The Securities and Exchange Commission announced Monday that it reached a $68,000 settlement from the operator of a website that allowed users to market and trade unregistered Bitcoin-denominated securities for businesses involved in virtual currencies. The case, involving a now-defunct online exchange, is the latest development in the ongoing regulatory response to fast-growing digital currencies like Bitcoin.
“The registration rules are vitally important investor protection provisions, and no exemption applies simply because an entity is operating on the Internet or using a virtual currency in securities transactions,” said Andrew M. Calamari, director of the SEC’s New York Regional Office.

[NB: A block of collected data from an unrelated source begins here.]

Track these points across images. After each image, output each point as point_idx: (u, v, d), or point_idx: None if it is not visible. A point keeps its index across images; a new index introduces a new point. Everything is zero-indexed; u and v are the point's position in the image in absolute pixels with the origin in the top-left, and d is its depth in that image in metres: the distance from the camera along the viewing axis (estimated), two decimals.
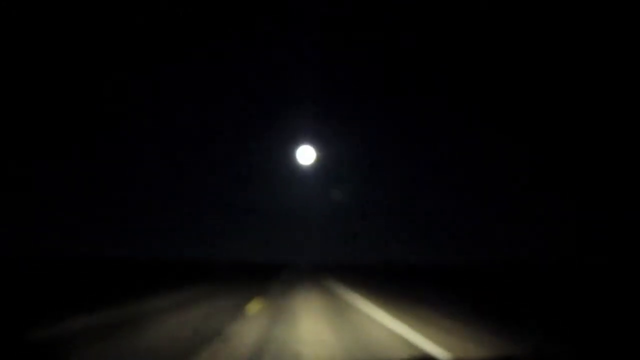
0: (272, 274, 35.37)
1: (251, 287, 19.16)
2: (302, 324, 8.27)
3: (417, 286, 21.12)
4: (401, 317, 9.27)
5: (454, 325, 8.33)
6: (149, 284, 19.45)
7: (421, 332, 7.40)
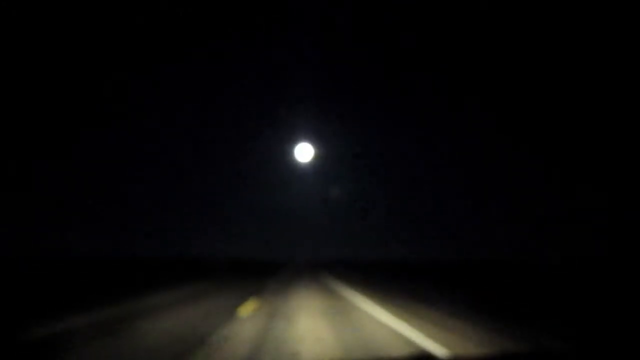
0: (271, 272, 35.39)
1: (250, 284, 19.13)
2: (300, 321, 8.23)
3: (417, 284, 21.09)
4: (401, 315, 9.24)
5: (454, 323, 8.30)
6: (148, 284, 19.46)
7: (422, 330, 7.37)
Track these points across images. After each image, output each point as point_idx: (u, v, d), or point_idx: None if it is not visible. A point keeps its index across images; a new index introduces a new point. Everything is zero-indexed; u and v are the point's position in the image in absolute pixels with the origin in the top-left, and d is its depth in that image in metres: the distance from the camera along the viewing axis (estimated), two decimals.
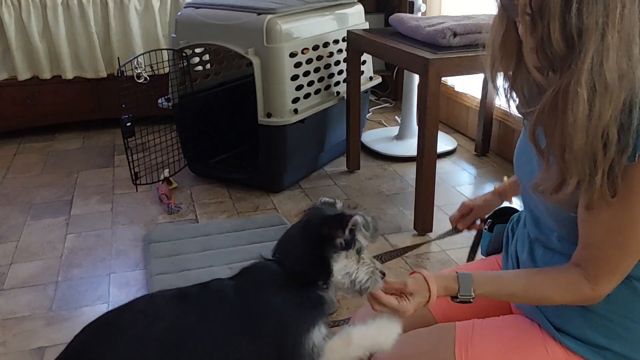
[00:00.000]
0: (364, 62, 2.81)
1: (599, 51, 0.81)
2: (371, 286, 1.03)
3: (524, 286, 1.05)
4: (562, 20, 0.81)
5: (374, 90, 3.66)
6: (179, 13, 2.70)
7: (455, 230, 1.38)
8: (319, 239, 1.01)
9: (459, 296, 1.03)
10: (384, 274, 1.05)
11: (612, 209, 0.88)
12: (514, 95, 1.01)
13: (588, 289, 0.96)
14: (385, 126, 3.48)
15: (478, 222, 1.38)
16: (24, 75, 3.24)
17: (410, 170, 2.72)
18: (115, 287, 1.96)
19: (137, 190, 2.68)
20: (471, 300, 1.04)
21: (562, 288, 1.00)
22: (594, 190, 0.86)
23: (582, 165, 0.85)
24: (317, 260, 1.02)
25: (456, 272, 1.03)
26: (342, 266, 1.02)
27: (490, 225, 1.32)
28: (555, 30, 0.81)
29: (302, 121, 2.51)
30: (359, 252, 1.04)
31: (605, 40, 0.80)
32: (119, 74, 2.48)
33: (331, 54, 2.73)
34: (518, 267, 1.14)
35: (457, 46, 2.15)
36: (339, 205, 1.12)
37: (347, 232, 1.00)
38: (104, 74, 3.33)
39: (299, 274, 1.03)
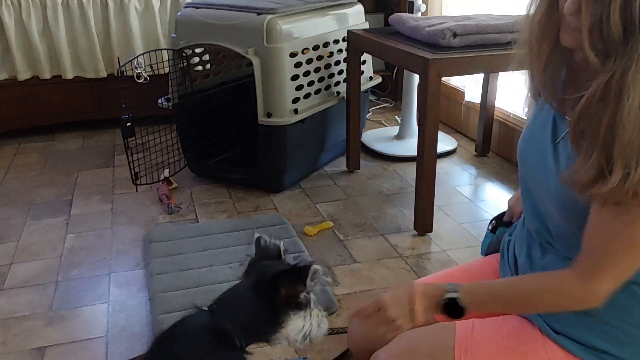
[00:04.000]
0: (364, 62, 2.81)
1: None
2: (319, 335, 1.01)
3: (514, 284, 1.04)
4: (624, 3, 0.77)
5: (374, 90, 3.66)
6: (179, 13, 2.70)
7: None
8: (274, 300, 0.95)
9: (446, 291, 1.00)
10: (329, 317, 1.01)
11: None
12: (543, 81, 0.97)
13: (577, 284, 0.92)
14: (385, 126, 3.48)
15: None
16: (24, 75, 3.24)
17: (410, 170, 2.72)
18: (115, 287, 1.96)
19: (137, 190, 2.68)
20: (457, 298, 0.99)
21: (549, 285, 0.97)
22: (630, 186, 0.82)
23: (628, 159, 0.81)
24: (266, 321, 0.97)
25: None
26: (298, 325, 0.98)
27: (494, 226, 1.32)
28: (616, 11, 0.78)
29: (302, 121, 2.51)
30: (312, 305, 1.00)
31: None
32: (119, 74, 2.48)
33: (331, 54, 2.73)
34: (516, 269, 1.13)
35: (457, 46, 2.15)
36: (281, 245, 1.04)
37: (308, 284, 0.94)
38: (104, 74, 3.33)
39: (230, 335, 0.96)
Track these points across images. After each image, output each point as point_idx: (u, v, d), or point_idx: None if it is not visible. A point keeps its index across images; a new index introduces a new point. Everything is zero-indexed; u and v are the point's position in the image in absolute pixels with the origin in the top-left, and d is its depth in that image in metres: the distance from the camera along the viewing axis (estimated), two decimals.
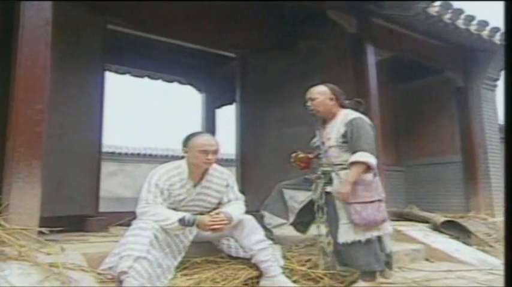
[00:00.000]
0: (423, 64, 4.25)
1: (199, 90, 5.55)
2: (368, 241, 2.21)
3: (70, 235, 2.78)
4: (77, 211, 3.14)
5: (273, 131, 4.15)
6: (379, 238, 2.28)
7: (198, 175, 2.21)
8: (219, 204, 2.28)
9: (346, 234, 2.21)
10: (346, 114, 2.35)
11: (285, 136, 4.02)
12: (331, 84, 2.46)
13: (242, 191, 2.39)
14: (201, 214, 2.26)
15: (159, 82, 5.28)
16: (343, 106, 2.43)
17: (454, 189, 4.56)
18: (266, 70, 4.26)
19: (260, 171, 4.10)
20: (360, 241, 2.20)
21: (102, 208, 3.39)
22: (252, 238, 2.17)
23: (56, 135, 3.03)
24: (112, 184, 8.64)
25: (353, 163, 2.20)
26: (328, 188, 2.35)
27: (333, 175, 2.33)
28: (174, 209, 2.14)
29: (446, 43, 4.08)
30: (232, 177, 2.35)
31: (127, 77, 5.06)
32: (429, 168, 4.69)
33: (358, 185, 2.22)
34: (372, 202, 2.22)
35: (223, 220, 2.04)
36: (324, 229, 2.38)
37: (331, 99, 2.38)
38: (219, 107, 5.66)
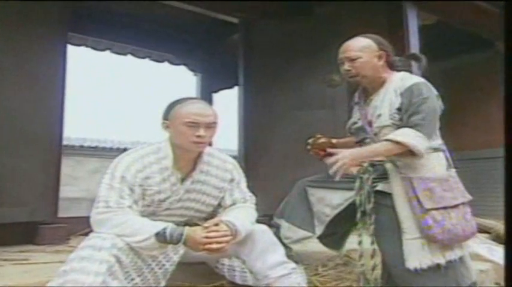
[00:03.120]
0: (470, 35, 3.49)
1: (193, 71, 4.82)
2: (448, 265, 1.47)
3: (8, 250, 2.03)
4: (25, 217, 2.35)
5: (284, 116, 3.41)
6: (460, 259, 1.53)
7: (187, 163, 1.48)
8: (219, 207, 1.58)
9: (417, 255, 1.46)
10: (402, 79, 1.60)
11: (299, 122, 3.29)
12: (375, 35, 1.68)
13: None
14: (192, 224, 1.54)
15: (146, 61, 4.52)
16: (392, 67, 1.67)
17: (497, 190, 3.82)
18: (275, 42, 3.51)
19: (269, 166, 3.37)
20: (438, 266, 1.45)
21: (80, 211, 2.66)
22: (269, 258, 1.47)
23: (3, 117, 2.33)
24: (94, 182, 7.81)
25: (388, 141, 1.49)
26: (380, 186, 1.60)
27: (389, 166, 1.59)
28: (152, 214, 1.44)
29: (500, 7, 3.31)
30: (238, 168, 1.63)
31: (107, 54, 4.28)
32: (472, 163, 3.94)
33: (430, 182, 1.49)
34: (456, 206, 1.49)
35: (225, 236, 1.32)
36: (368, 245, 1.63)
37: (380, 56, 1.62)
38: (217, 91, 4.93)
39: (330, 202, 1.74)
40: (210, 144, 1.53)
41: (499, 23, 3.53)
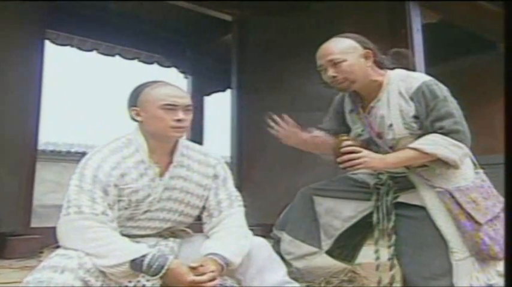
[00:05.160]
0: (473, 36, 3.37)
1: (184, 73, 4.64)
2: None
3: None
4: None
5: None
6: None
7: (164, 156, 1.28)
8: (204, 210, 1.35)
9: (467, 276, 1.28)
10: (404, 79, 1.39)
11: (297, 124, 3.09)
12: (353, 34, 1.45)
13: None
14: (177, 232, 1.35)
15: (135, 63, 4.31)
16: (381, 66, 1.45)
17: None
18: (270, 41, 3.34)
19: (264, 172, 3.18)
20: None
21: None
22: (268, 278, 1.26)
23: None
24: None
25: (415, 150, 1.32)
26: (402, 198, 1.42)
27: (414, 178, 1.40)
28: (130, 219, 1.24)
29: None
30: (222, 164, 1.40)
31: (94, 54, 4.07)
32: None
33: (471, 192, 1.32)
34: (498, 215, 1.33)
35: (213, 279, 1.12)
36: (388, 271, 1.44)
37: (366, 56, 1.39)
38: (209, 94, 4.75)
39: (340, 214, 1.54)
40: (201, 143, 1.33)
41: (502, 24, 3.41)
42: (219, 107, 4.96)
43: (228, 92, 4.02)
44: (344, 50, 1.38)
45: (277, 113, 3.20)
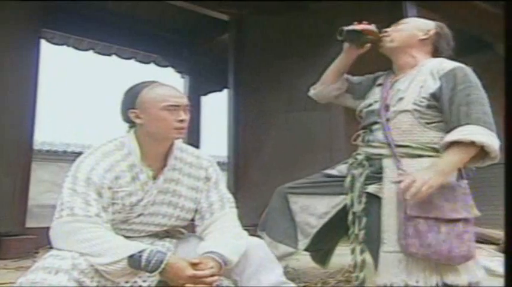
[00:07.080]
0: (469, 37, 3.38)
1: (181, 73, 4.63)
2: None
3: None
4: None
5: (277, 119, 3.22)
6: None
7: (157, 159, 1.26)
8: (196, 213, 1.33)
9: (388, 270, 1.24)
10: (441, 63, 1.37)
11: (293, 124, 3.11)
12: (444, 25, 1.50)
13: (235, 199, 1.40)
14: (169, 235, 1.34)
15: (132, 62, 4.30)
16: (436, 54, 1.46)
17: (496, 198, 3.67)
18: (267, 41, 3.34)
19: (261, 171, 3.17)
20: None
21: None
22: (264, 278, 1.24)
23: None
24: None
25: (455, 144, 1.22)
26: (370, 188, 1.37)
27: (387, 163, 1.35)
28: (124, 222, 1.22)
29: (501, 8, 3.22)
30: (215, 166, 1.38)
31: (90, 53, 4.06)
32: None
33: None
34: (452, 220, 1.23)
35: (212, 275, 1.10)
36: (359, 255, 1.38)
37: (426, 36, 1.43)
38: (205, 94, 4.75)
39: (314, 210, 1.51)
40: (197, 147, 1.32)
41: (499, 25, 3.42)
42: (216, 106, 4.96)
43: (225, 91, 4.02)
44: (415, 21, 1.51)
45: (273, 111, 3.23)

The SEC said that Ethan Burnside, a computer programmer, operated two businesses, known as BTC Virtual Stock Exchange and LTC-Global Virtual Stock Exchange, that functioned as stock exchanges without registering with the SEC.
Burnside’s settlement with the SEC covered the profits he made from the sites with interest and a penalty. He is also barred from the securities industry. The sites shut down in late 2013, after the SEC investigated them.
The BTC Virtual Stock Exchange carries a disclaimer that it is a “virtual stock exchange using virtual currency. Virtual goods utilized on this site are for entertainment and educational purposes only.”
The SEC said Burnside’s exchange for Litecoin transactions eventually gained 2,655 users with accounts and the one for Bitcoin had 7,959 users.
Litecoin and Bitcoin are peer-to-peer virtual currencies. The popularity of the technologies has grown in recent years, as has the interest of regulators worried about consumer and investor protections.
The SEC’s investigation of Burnside’s business was conducted by its New York regional office, along with its Digital Currency Working Group.
The investigation that led to Monday’s announced settlement was not the SEC’s first against a Bitcoin business. In June, the agency announced more than $50,000 in settlement payments from an entrepreneur who sold securities in Bitcoin-related ventures without registering them. And in July 2013 the SEC charged a man for a Ponzi scheme in Bitcoin-denominated assets worth millions of dollars at the time.